Il est fortement déconseillé de faire des commentaires sur le corps ou le poids de l’enfant, car de tels commentaires peuvent avoir un effet négatif sur la perception qu’a l’enfant de son corps et sur l’estime qu’il a de lui-même. En tant qu’adultes responsables, nous devons soutenir et encourager les enfants à se sentir à l’aise avec eux-mêmes. Il est important d’être conscient de l’impact que nos paroles peuvent avoir sur les autres et de ne rien dire qui puisse miner leur estime de soi ou provoquer un sentiment d’insécurité. Les commentaires des grands-parents peuvent avoir un impact durable et restent souvent dans notre mémoire.

„Oh, tu as mangé plus que moi !“

Il est important de se rappeler qu’il vaut mieux éviter de faire des commentaires sur ce que mangent vos petits-enfants. Il est préférable de garder pour vous toute observation ou opinion sur leur alimentation. La compréhension des aliments et des signaux de faim est l’étape la plus importante du développement de l’enfant. Lorsqu’il s’agit d’enfants et de leur alimentation, il est important de tenir compte de l’impact des commentaires. Parfois, les enfants peuvent adapter leur comportement alimentaire en fonction de ce que disent les autres, au lieu d’écouter les signaux de leur propre corps.
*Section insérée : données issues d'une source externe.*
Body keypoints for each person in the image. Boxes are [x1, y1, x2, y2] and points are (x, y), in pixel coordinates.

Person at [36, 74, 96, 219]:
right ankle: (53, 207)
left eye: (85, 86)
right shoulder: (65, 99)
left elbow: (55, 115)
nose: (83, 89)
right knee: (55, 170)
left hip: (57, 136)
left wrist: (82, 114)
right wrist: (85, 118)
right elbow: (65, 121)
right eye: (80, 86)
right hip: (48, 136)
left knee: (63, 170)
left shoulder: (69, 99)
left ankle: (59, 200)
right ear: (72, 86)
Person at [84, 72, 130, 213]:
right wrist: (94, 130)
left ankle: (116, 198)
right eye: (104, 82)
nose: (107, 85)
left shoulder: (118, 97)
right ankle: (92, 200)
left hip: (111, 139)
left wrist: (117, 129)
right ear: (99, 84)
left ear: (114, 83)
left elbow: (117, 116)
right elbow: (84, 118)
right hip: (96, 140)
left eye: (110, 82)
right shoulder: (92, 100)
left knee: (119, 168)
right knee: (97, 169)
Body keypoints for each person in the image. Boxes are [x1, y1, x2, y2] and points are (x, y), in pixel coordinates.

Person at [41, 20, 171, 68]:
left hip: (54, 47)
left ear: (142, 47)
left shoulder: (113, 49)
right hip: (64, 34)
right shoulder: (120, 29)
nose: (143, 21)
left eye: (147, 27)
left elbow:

Cela peut également entraîner des sentiments de honte ou de confusion sur le moment ou au fil du temps.

„Il faut absolument que tu viennes m’embrasser ou me serrer dans tes bras !

Il est tout à fait naturel pour les grands-parents de vouloir se rapprocher de leurs petits-enfants de cette manière, surtout lorsqu’ils ressentent de la joie à leur vue. Cependant, les adultes doivent comprendre que tous les enfants ne se sentent pas à l’aise à l’idée d’être pris dans les bras ou embrassés à chaque fois qu’on le leur demande, et qu’il est important de respecter leurs limites. Cette phrase, bien que bien intentionnée, peut parfois avoir des conséquences inattendues. Elle peut amener un enfant à douter accidentellement de ses propres limites.
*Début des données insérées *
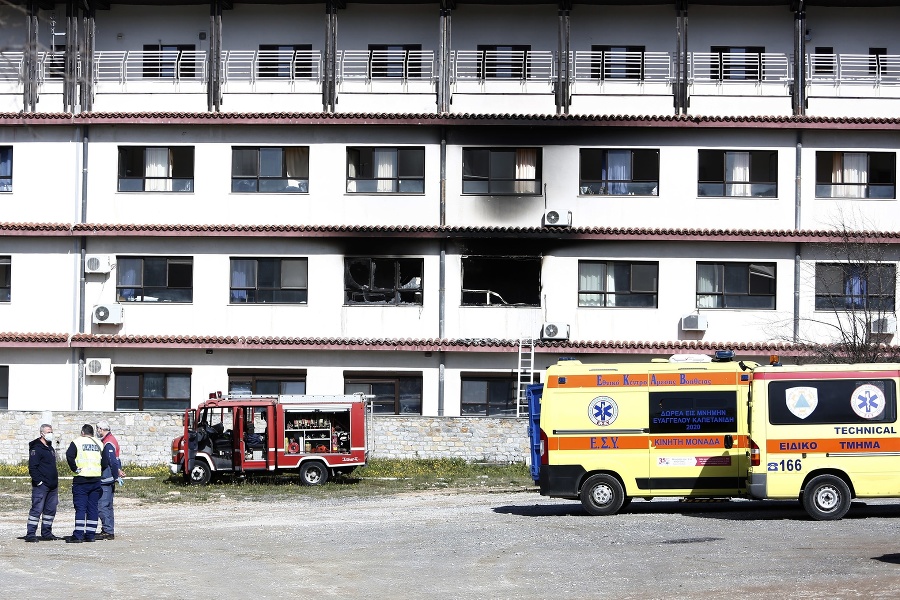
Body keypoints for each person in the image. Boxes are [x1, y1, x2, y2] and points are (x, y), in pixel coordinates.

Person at [65, 424, 109, 543]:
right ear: (92, 433)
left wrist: (74, 468)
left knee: (80, 508)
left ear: (82, 432)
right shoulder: (100, 443)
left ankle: (78, 535)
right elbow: (105, 461)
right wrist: (98, 470)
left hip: (81, 479)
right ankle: (90, 535)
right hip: (95, 479)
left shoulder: (77, 442)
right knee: (92, 508)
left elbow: (69, 456)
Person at [24, 424, 62, 542]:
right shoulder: (36, 448)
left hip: (52, 485)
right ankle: (30, 534)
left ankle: (47, 533)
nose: (50, 433)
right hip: (42, 486)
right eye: (48, 432)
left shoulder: (50, 447)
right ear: (42, 433)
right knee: (37, 509)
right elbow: (32, 468)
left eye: (51, 431)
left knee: (50, 511)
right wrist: (39, 482)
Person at [96, 420, 125, 541]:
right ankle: (108, 529)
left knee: (102, 506)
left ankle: (107, 531)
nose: (97, 431)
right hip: (110, 478)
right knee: (108, 506)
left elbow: (112, 460)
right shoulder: (111, 440)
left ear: (101, 429)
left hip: (106, 478)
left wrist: (116, 474)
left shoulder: (108, 443)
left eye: (97, 429)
Lorsqu’il s’agit de consentement, elle peut prêter à confusion. Essayez de reformuler la question : „J’aimerais te faire un câlin, ça ne te dérange pas ?“. „Est-ce que je peux te faire un câlin ?“

Cela vous aidera à respecter les limites de vos petits-enfants.

„Tes parents ont tort à propos de…“

Les approches et les stratégies éducatives évoluent avec le temps. Il est intéressant d’observer comment les styles parentaux changent d’une génération à l’autre. Bien sûr, les grands-parents viennent d’une autre époque, avec leurs propres coutumes et normes, et il est tout à fait naturel qu’ils soient poussés à discuter de ces différences. Il est important de reconnaître ces différences, mais parfois ces commentaires peuvent involontairement semer la confusion dans l’esprit des autres. Quand on parle de honte, cela signifie qu’on juge ce qui est bien ou mal et qu’on trouve des défauts à un petit-fils ou à ses parents. En général, il est recommandé de s’abstenir de tout commentaire, sauf si l’enfant risque d’en pâtir. Dans ce cas, il est recommandé de résoudre les problèmes directement avec les parents, plutôt que d’impliquer les petits-enfants.